We must apply design logic, design processes, design techniques and design methods to the creation of artifacts that impinge on more and more people. We must employ design logic on correcting the environmental disaster facing us. We must employ design methods to create access to shelter by the poor.

What are we waiting for? Let us create that scenario!

In front of our eyes we have seen the Mumbai-Pune Expressway emerge. We have seen the Hussein Sagar Lake transform from a polluted cesspool into a beautiful urban precinct of public domains. We have seen Pradeep Sachadev turn a dirty nalla in New Delhi transform into the Delhi Haat. The landscape designer Ravi Bhan transformed a misused drainage catchment in Ayodhya into a beautiful river front park. A private developer, Harsh Neotia, in Kolkata turned a virtual garbage heap into a charming cultural centre for the arts called ‘Swabhumi’. In Pune’s Koregaon Park a dirty nalla was transformed into the wonderful Osho Park. The examples of what we have achieved and do through design in India, and through private-public-designer partnerships, is endless.

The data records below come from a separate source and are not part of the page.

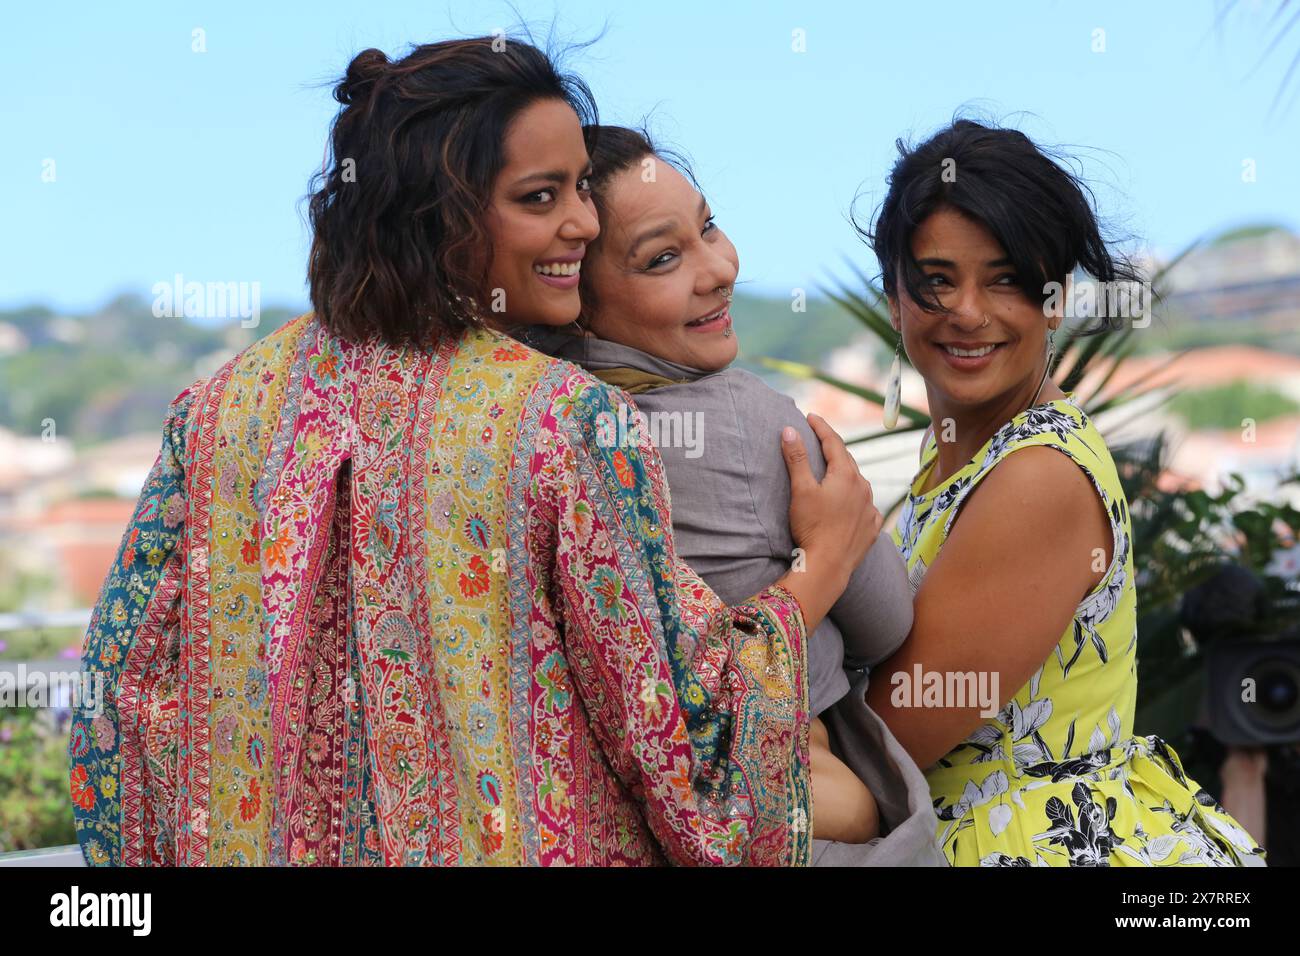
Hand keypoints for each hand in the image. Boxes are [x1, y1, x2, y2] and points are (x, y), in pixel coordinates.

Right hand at [776, 414, 881, 630]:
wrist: (828, 566)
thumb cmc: (812, 527)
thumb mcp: (800, 490)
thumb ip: (796, 458)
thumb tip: (790, 430)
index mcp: (846, 475)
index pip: (833, 442)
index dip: (821, 427)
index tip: (811, 417)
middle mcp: (863, 488)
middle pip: (847, 460)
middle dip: (833, 448)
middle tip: (821, 440)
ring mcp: (870, 508)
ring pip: (858, 483)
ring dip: (846, 474)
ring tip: (835, 471)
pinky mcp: (872, 528)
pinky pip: (866, 506)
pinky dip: (857, 499)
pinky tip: (853, 504)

I remember the wonderful fountains which came up all over Pune before the 1994 National Games. TAIN Square in Pune has created a public space for its neighborhood, where everyone else is building right up to the road line leaving no space for people. We are trying to create a youth plaza spanning over the national highway at the College of Engineering, Pune to link the severed halves of a historic campus together, joining them over the national highway and connecting them to the riverfront.

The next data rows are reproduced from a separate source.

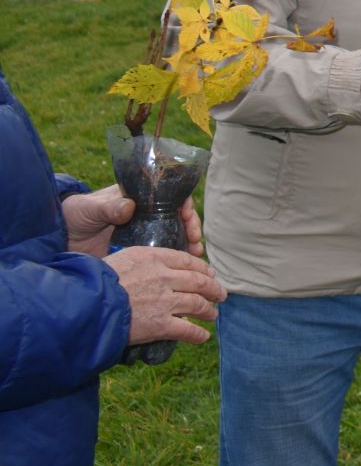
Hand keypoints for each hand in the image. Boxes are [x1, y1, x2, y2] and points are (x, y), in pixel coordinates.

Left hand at [62, 185, 203, 257]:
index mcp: (139, 199)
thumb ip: (109, 207)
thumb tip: (129, 207)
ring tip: (196, 254)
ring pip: (174, 237)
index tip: (187, 217)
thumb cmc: (75, 215)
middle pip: (178, 218)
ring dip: (188, 245)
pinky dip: (174, 261)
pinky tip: (183, 268)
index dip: (184, 205)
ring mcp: (143, 235)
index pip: (171, 197)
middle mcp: (146, 216)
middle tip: (196, 241)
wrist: (59, 240)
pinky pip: (161, 256)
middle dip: (192, 228)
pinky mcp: (138, 254)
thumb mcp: (91, 208)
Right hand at [106, 247, 226, 345]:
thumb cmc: (94, 281)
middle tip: (220, 293)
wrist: (84, 305)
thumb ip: (140, 262)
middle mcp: (164, 277)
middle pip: (199, 281)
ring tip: (212, 314)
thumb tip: (147, 268)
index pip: (187, 260)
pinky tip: (203, 336)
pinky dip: (198, 334)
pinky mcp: (161, 325)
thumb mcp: (120, 259)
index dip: (203, 268)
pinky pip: (187, 330)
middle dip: (213, 288)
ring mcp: (165, 301)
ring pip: (197, 304)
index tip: (209, 273)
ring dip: (208, 310)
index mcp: (154, 257)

Why do we feel amazed when we stroll down the boulevards of Paris, stretch out on the green lawns of its gardens, and sip coffee in its side walk cafes? We feel amazed because we are a deprived lot. We are starved of the most basic human joys of life in a civilized city. We are hungry just to sit with a friend a sip tea in a cozy out-of-doors café. Children in slums do not know the joys of running, playing and laughing in a place of their own!

We must re-think design; we must re-consider the role of design; we must re-design design! We must find purpose!

Good Design brings a better life to everyone. Good design is good business! If we passionate to do good things, we can do anything! Design is a process followed to reach our dreams. What are we waiting for: Let us design a better future!

* Christopher Charles Benninger is an architect-urban planner who works from his studios in Pune, India and in Thimphu, Bhutan. He has designed award winning projects like the Suzlon World Headquarters, the Mahindra United World College of India and the Capitol Complex in Bhutan. He studied Urban Planning at the Massachusetts Institute of Technology and Architecture at Harvard University, where he later taught. He founded the School of Planning at CEPT, Ahmedabad. Articles on his work are found in over fifty Indian and international journals. The article above is amalgamated from two Key Note Addresses given in February 2009, the India Design Festival on the 7th in Pune and the Indian Institute of Interior Design international conference on the 20th in Mumbai.